There are a set of official Docker images for Solr that we may want to consider using:
https://hub.docker.com/_/solr

Unfortunately none of them support our current version of solr :/

That's because Solr 3.6 is so ancient it hasn't been supported for years. Given that Solr only supports indexes from one major release prior before requiring a complete reindex, and we're planning a reindex anyway, it seems like the perfect opportunity to upgrade to a more modern (and supported) version.

As far as I know we have a pretty vanilla installation and schema and don't make use of any exotic features which are likely to be version dependent. The current supported Solr releases are 7.7 and 8.1.

As far as I know we have a pretty vanilla installation...

Are you willing to bet on that assumption, though? :P

Doing them together increases the risk that the reindex will have a bug and be unusable. I want to switch openlibrary to the reindex as soon as possible so that we can resolve a lot of those outdated index issues we've been having. Next step is updating the schema to better support diacritics/etc. After that updating solr version (which would require an audit of every where the solr API is used in our code to make sure the APIs in the latest version are still the same).

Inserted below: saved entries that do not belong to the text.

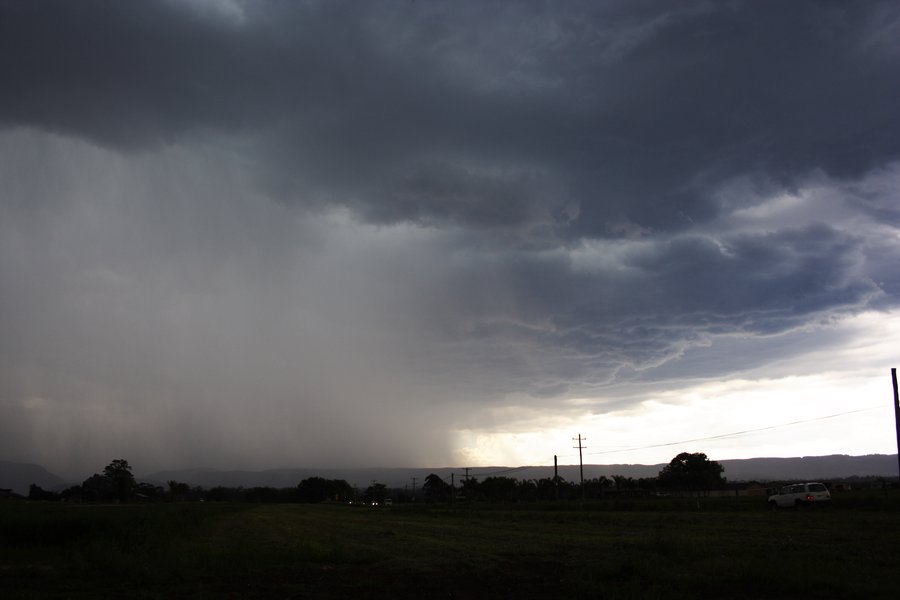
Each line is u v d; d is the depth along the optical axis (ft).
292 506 515.09
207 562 77.77
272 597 56.18
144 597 56.13
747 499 273.54
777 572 57.31
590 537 118.01
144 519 130.11
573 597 55.21
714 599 51.24
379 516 267.59
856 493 251.80
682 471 511.40
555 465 384.27
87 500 617.62
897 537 97.50
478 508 339.16
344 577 68.44
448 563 79.30
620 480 590.55
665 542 85.71
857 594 49.73
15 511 157.79
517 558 84.12
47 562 86.84
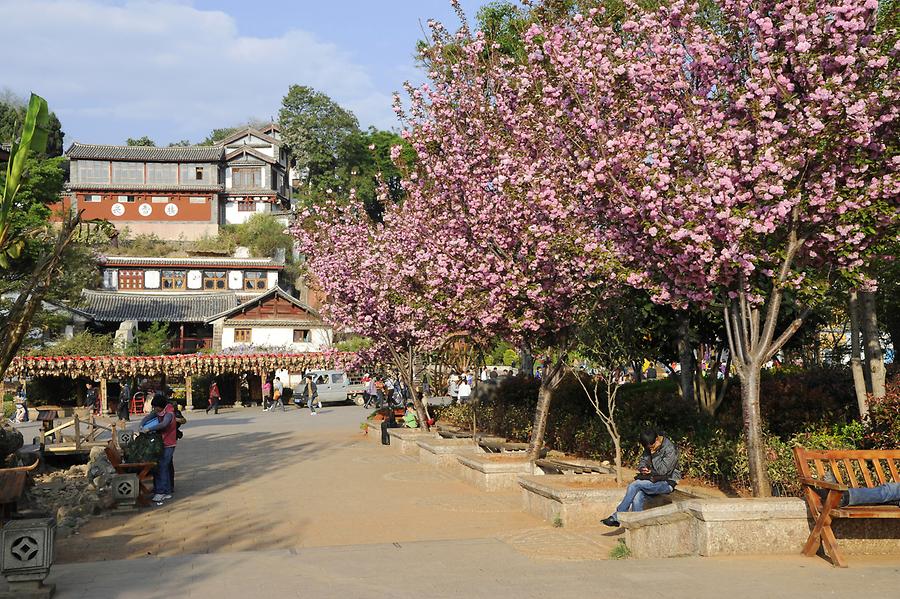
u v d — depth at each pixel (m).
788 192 9.60
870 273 10.74
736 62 10.17
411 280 20.12
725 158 9.62
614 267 11.36
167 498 15.11
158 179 83.19
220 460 22.09
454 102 16.75
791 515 8.56
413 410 27.09
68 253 28.22
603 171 10.71
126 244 78.19
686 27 10.33
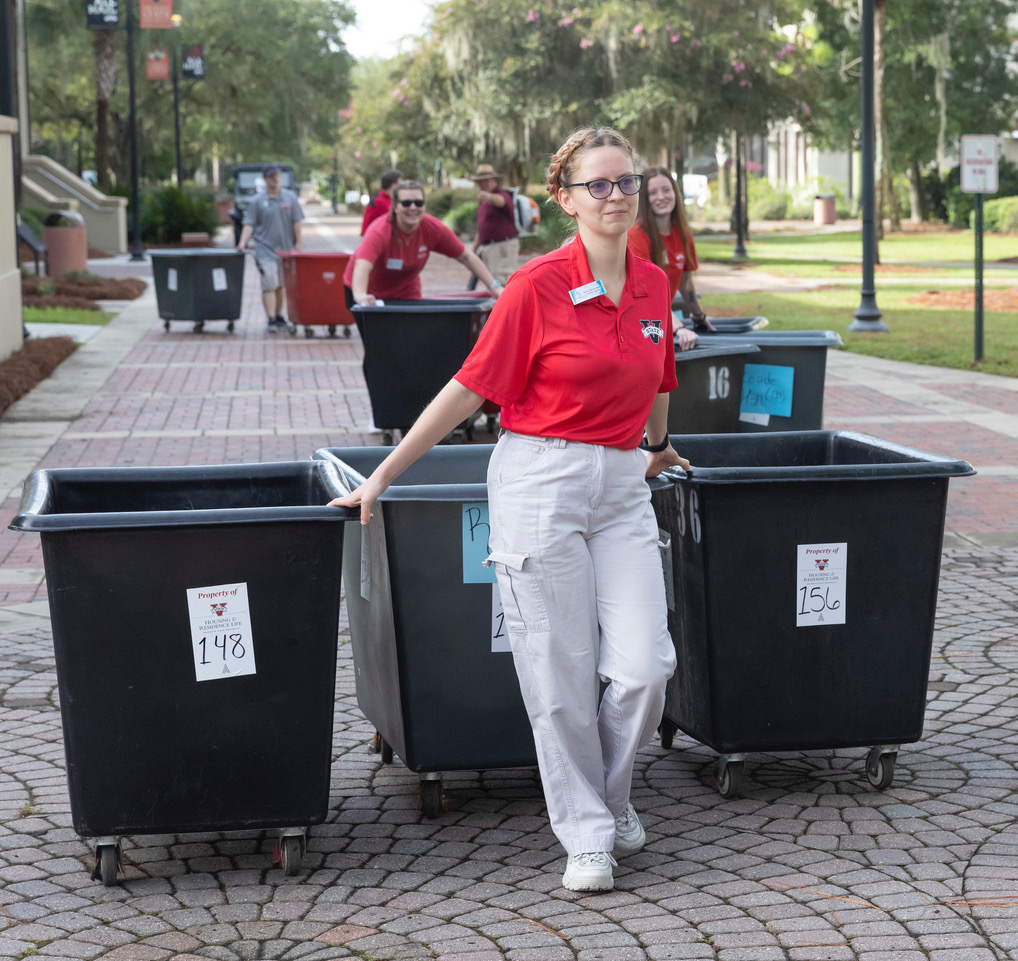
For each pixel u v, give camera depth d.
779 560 3.82
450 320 8.95
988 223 46.53
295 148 59.31
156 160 50.50
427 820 3.88
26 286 20.64
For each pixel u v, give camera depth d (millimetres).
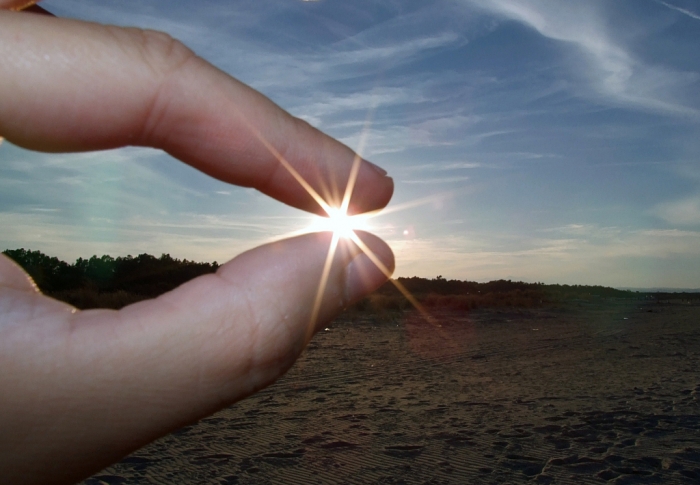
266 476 741
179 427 89
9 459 82
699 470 778
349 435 948
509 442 914
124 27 88
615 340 2676
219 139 88
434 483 723
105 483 701
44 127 82
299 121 93
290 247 93
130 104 84
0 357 82
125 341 86
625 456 844
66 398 84
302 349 93
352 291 94
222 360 88
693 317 4750
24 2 88
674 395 1316
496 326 3365
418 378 1523
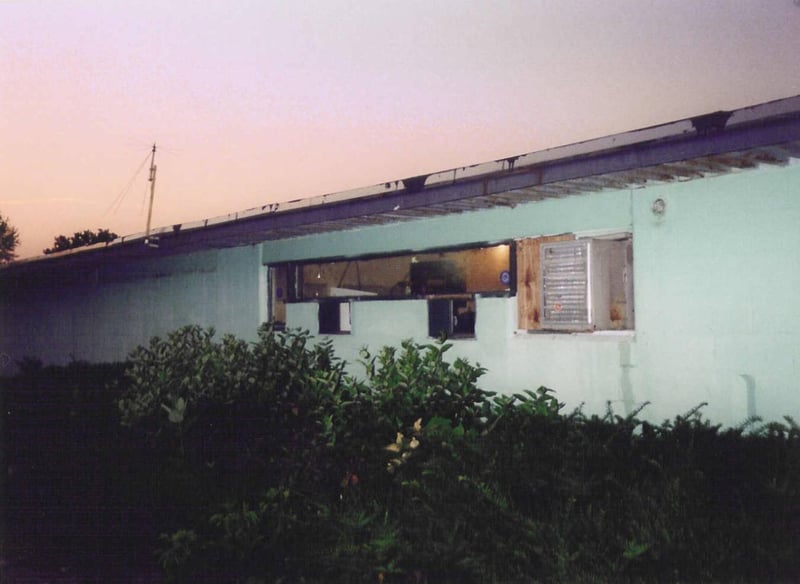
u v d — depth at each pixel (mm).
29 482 6406
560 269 7055
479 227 7789
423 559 4078
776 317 5559
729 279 5832
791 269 5484
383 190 7621
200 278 12000
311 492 5270
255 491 5434
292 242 10234
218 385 6617
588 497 4086
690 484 3922
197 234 10578
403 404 5680
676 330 6164
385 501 5098
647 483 4039
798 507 3635
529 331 7387
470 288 7977
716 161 5430
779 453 4262
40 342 17109
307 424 6133
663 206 6254
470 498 4262
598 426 5035
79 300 15617
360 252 9195
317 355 7133
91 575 4988
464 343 7949
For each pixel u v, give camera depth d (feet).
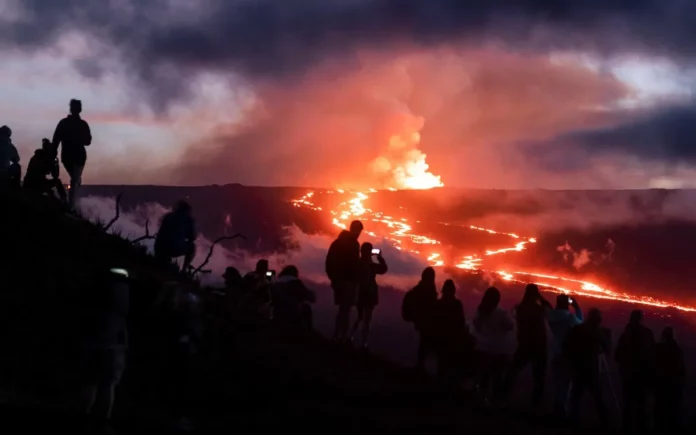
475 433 38.99
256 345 46.60
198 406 37.40
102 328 31.81
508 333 49.70
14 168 61.00
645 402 50.65
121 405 35.04
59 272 44.68
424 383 47.60
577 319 50.34
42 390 34.19
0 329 38.42
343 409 39.14
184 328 39.73
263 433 34.58
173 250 53.52
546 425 45.44
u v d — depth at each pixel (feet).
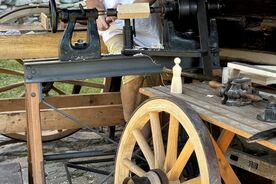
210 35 8.03
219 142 6.87
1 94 17.39
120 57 7.80
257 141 5.28
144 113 6.74
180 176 7.05
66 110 10.10
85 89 17.46
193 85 7.55
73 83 13.60
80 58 7.56
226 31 11.19
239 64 7.30
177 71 7.02
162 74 8.97
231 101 6.41
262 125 5.60
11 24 13.58
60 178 11.16
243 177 9.60
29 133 8.45
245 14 11.05
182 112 5.93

The full reindex is mostly automated, so takes an ~fixed amount of time. Adding new features will take developer time (which is more valuable) and has more uncertainty about how long it will take to add/guarantee those features.

As far as I know we have a pretty vanilla installation...

Are you willing to bet on that assumption, though? :P

I'm certainly willing to test the hypothesis. Based on my review of the 5 (!) major version upgrade notes and spot checking the upgrade notes for dozens of point releases in between, I judge the risk to be small. Facets are probably the most volatile API visible feature, but even there I didn't see anything that should impact us. A lot of the things affect clusters, replication, and other features that we don't use.

Another advantage of using a more modern version is that we get to take advantage of 7 years of performance improvements.

I want to switch openlibrary to the reindex as soon as possible so that we can resolve a lot of those outdated index issues we've been having.

Fixing the search infrastructure is a high priority, but it's valuable to keep the historical perspective in mind. Many of these problems have existed for 5+ years. Another few weeks isn't going to make or break users' perceptions of search quality on OpenLibrary.

The full reindex is mostly automated, so takes an ~fixed amount of time.

It needs to be fully automated and as lightweight as possible (preferably network independent) with no private side channel information required so that we can iterate on search improvements.

Adding new features will take developer time

True, but we've already invested the time for the main features that we want. Testing time is also significant and the more iterations we break this into, the greater the testing time required.

BTW, I'm not trying to talk anyone else into testing this. I'm happy to roll it into my testing and performance improvements. It may make sense to defer a decision until we have more supporting (or not) data.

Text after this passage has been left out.